Dana, thank you for your insightful comment. As a result of reading your comment, I went over to Lisa's blog and left the following comment that I think needs to be shared on this thread too: I started attending SEO conferences back in 2003, and the very first one I went to, I stayed out too late and had too much to drink, then found myself in a compromising situation. I got myself out of it with no damage, but swore I would never let my guard down so completely at a conference again. I blamed myself for having too much to drink, rather than realizing that what the man had tried to do was unacceptable. At future conferences, I was exceptionally cautious, not going out beyond the conference sponsored events and only having one drink... and leaving quietly. I became known as someone who was no fun without realizing it -because I was no fun. I didn't make the contacts and connections I needed to make, and I didn't get picked to speak no matter how many times I pitched because I was an unknown. I always got the "great pitch, we just had too many other qualified candidates" note with my rejections. When I finally did get picked to speak, I vowed to myself that I would be fun, but just not too much fun.

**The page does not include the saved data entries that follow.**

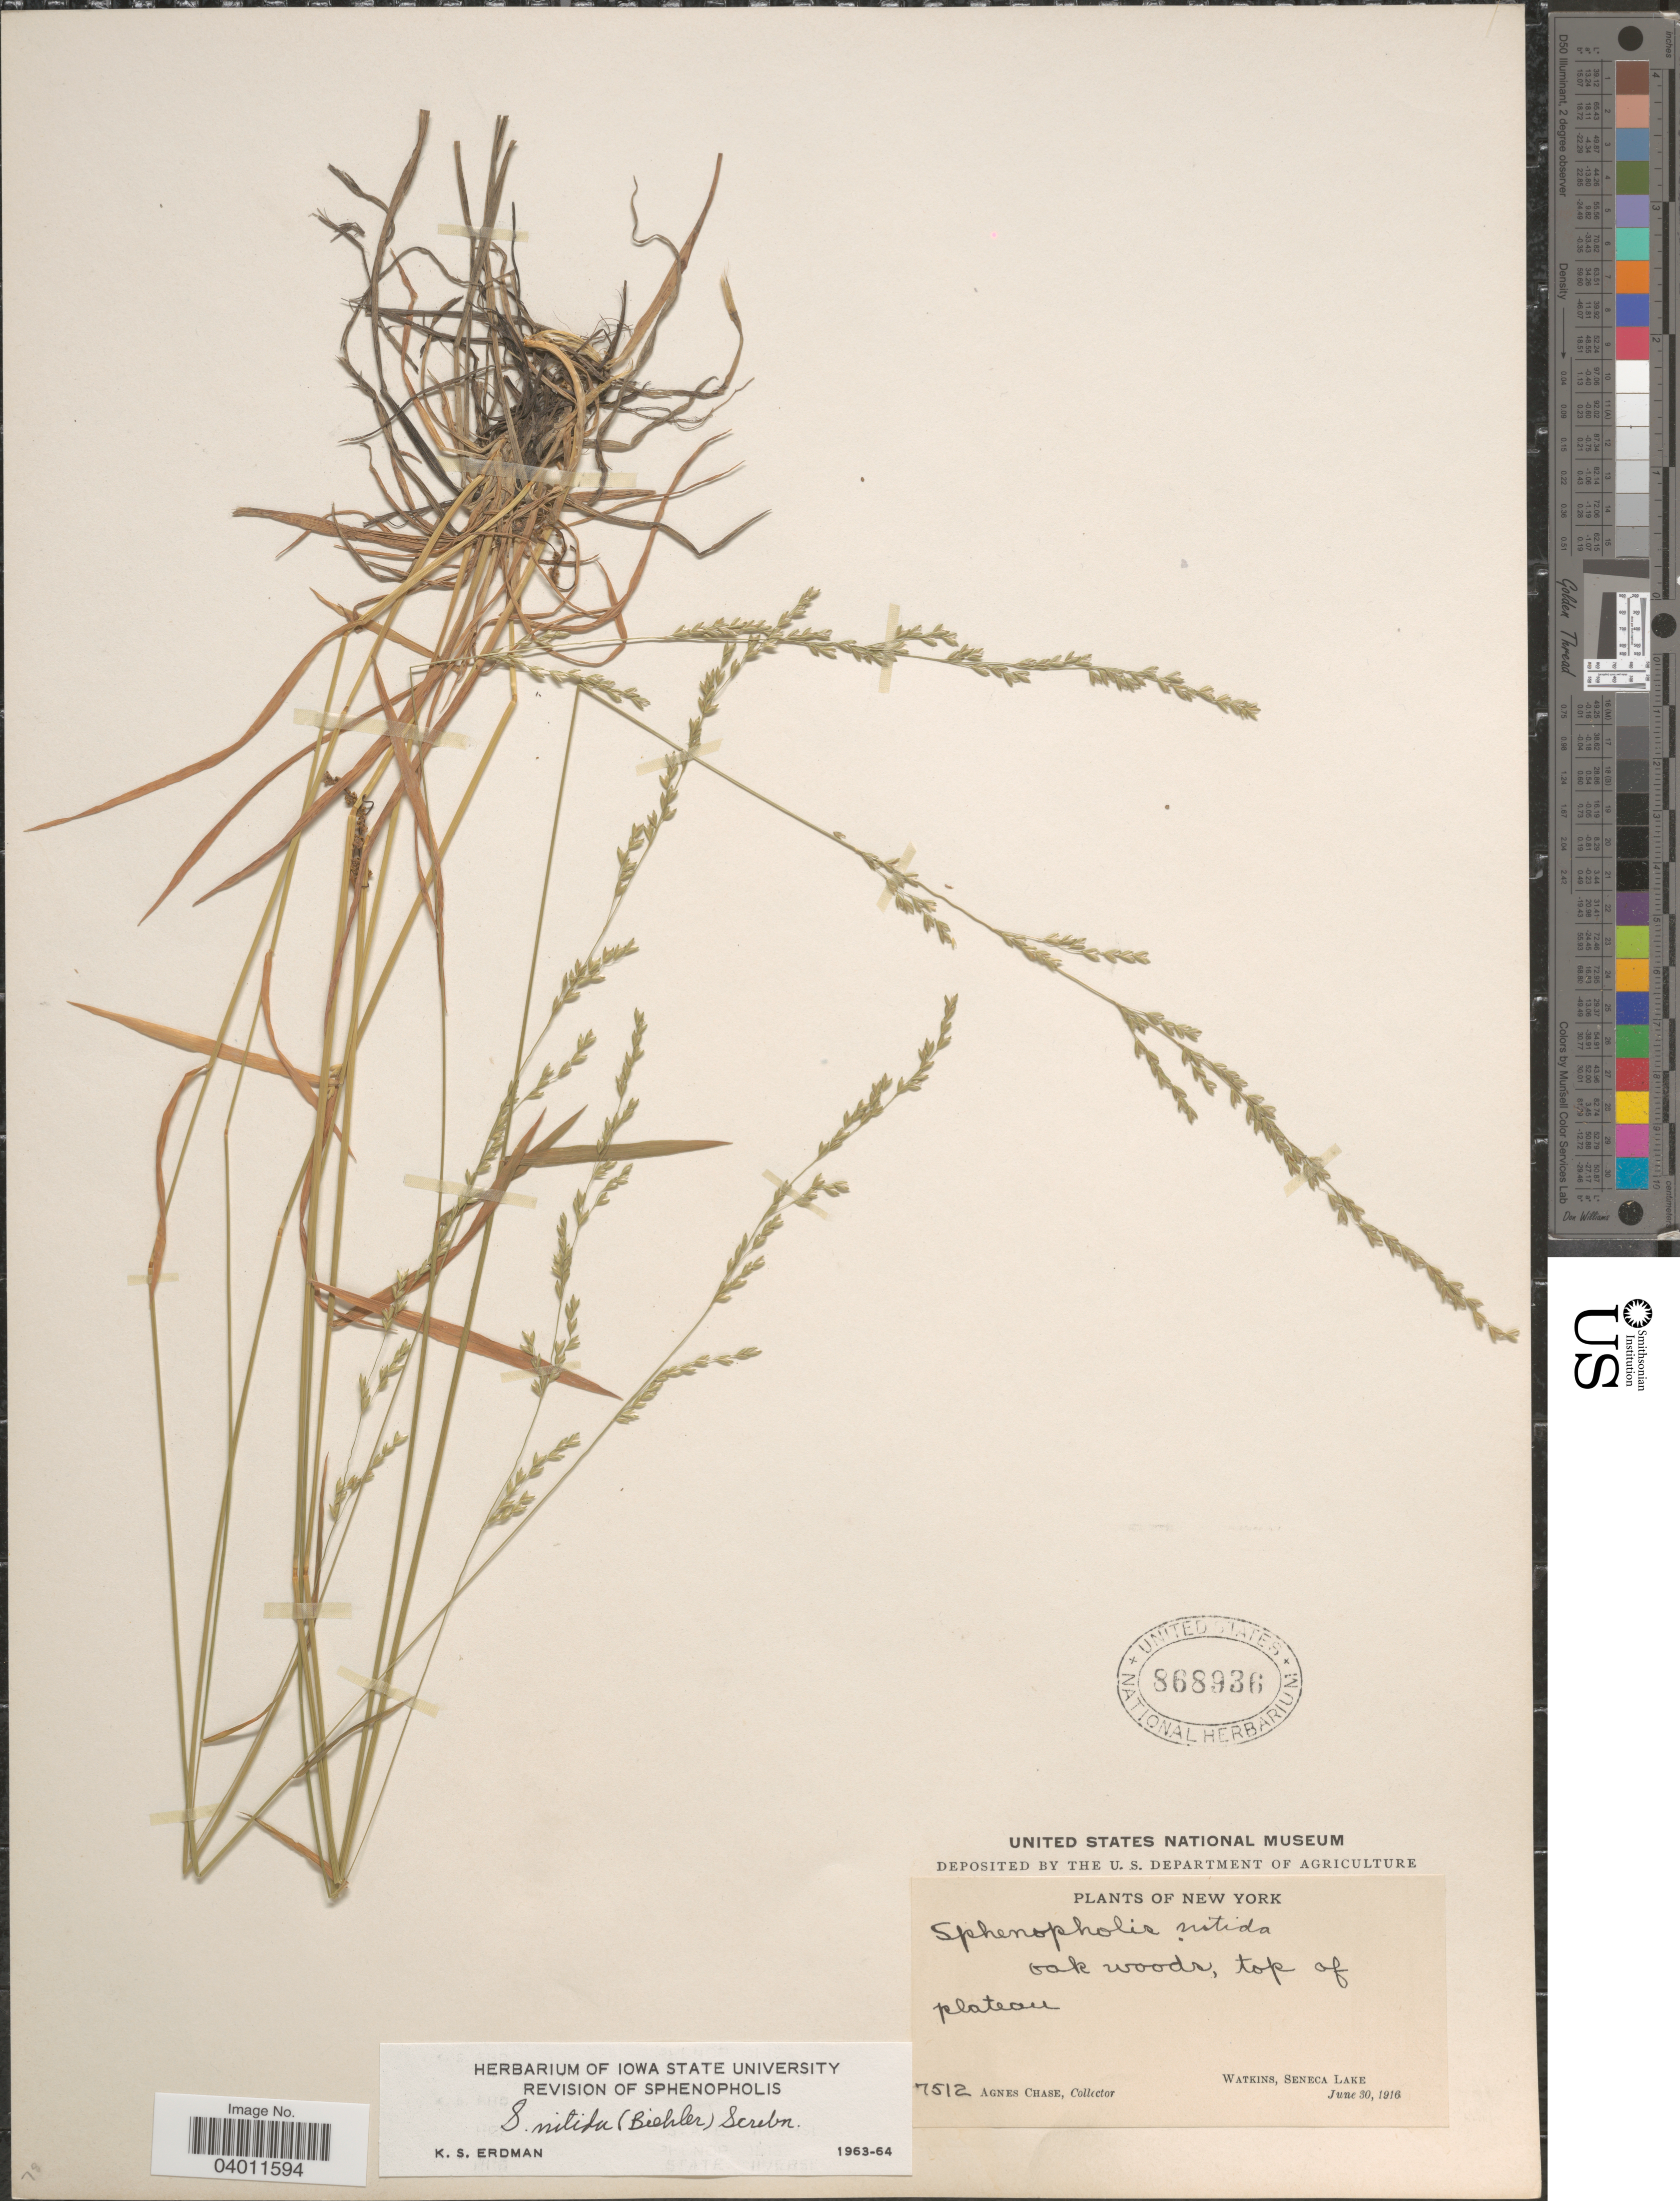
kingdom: Plantae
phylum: Tracheophyta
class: Liliopsida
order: Poales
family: Poaceae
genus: Sphenopholis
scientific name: Sphenopholis nitida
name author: (Biehler) Scribn.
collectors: A. Chase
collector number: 7512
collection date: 1916-06-30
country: United States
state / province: New York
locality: Oak woods, top of plateau. Watkins, Seneca Lake.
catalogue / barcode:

And as soon as I let my guard down just enough to have some fun, it happened again. I was stone cold sober at an after party, and one of the male speakers started hitting on me. I tried to rebuff him by reminding him that I'm happily married, and he responded "So am I, and I stay that way by f*ing women at conferences." I got away from him as quickly as I could, and thankfully, he wasn't a regular speaker; I haven't seen him again. I have been one of those women who quietly deals with it since then, reading threads like these and thinking "right on girl"! But never sharing my story. Because I had accepted that's just what happens at conferences. It doesn't happen as much to me anymore, but I want everyone to know that it does happen. More often than you think. And I feel that I accidentally stunted my own career by avoiding it. The bottom line is that to network effectively and keep getting asked back, you have to go out with people. Which sadly means that you have to deal with this behavior sometimes. And that's not fair to anyone.

Jenny Halasz

03/01/2013 07:01 pm

I *love* SEO. I *love* marketing. I *love* speaking. I've been a working, successful SEO for 13 years and a speaker since 2007. I'm socially outgoing. Are you really saying that I should stop doing what I love to do just because the conference behavior is often distasteful?

Stacey Mayer

03/01/2013 11:01 pm

Fifteen years ago, I considered becoming a full-time web designer. After a while in the business, with suited, briefcase carrying young men scooping my jobs, I said, "forget it." For some reason, when it's a tech assignment, men are seen as the "go to" gender. OK; maybe they're given the front-line jobs; I'll be glad to be their manager.

Stacey Mayer

03/02/2013 12:50 am

Paul; not all coders or engineers are introverted, or isolationists. Even were it so, not all women seek or need chatty folks around them to be happy. That being said, we have much to contribute as creative, intelligent minds! You need us. Our country need as many Jenny Halasz types as we can possibly produce!

Stacey Mayer

03/02/2013 12:52 am

I love the same things you do, Jenny! Hold on Jenny; there's a wave of women growing into this work force, and we need you!

Miriam Schwab

03/03/2013 10:45 pm

Barry, Sphinncon was my first foray into the world of SEO conferences, so I was really surprised when there were no women speakers, as my post expressed. A few years down, and as the local organizer of WordCamp Jerusalem, I've discovered another side to the lack of women speakers at tech conferences: they don't want to speak! We put out a call for speakers for WordCamp Jerusalem 2013, and I specifically gave a shout to women that they should apply. Out of almost fifty speaker applicants, less than five were women. Five! So is the lack of female representation on the stages at tech conferences the result of some form of discrimination, or a fear of speaking? Or is it some kind of catch 22?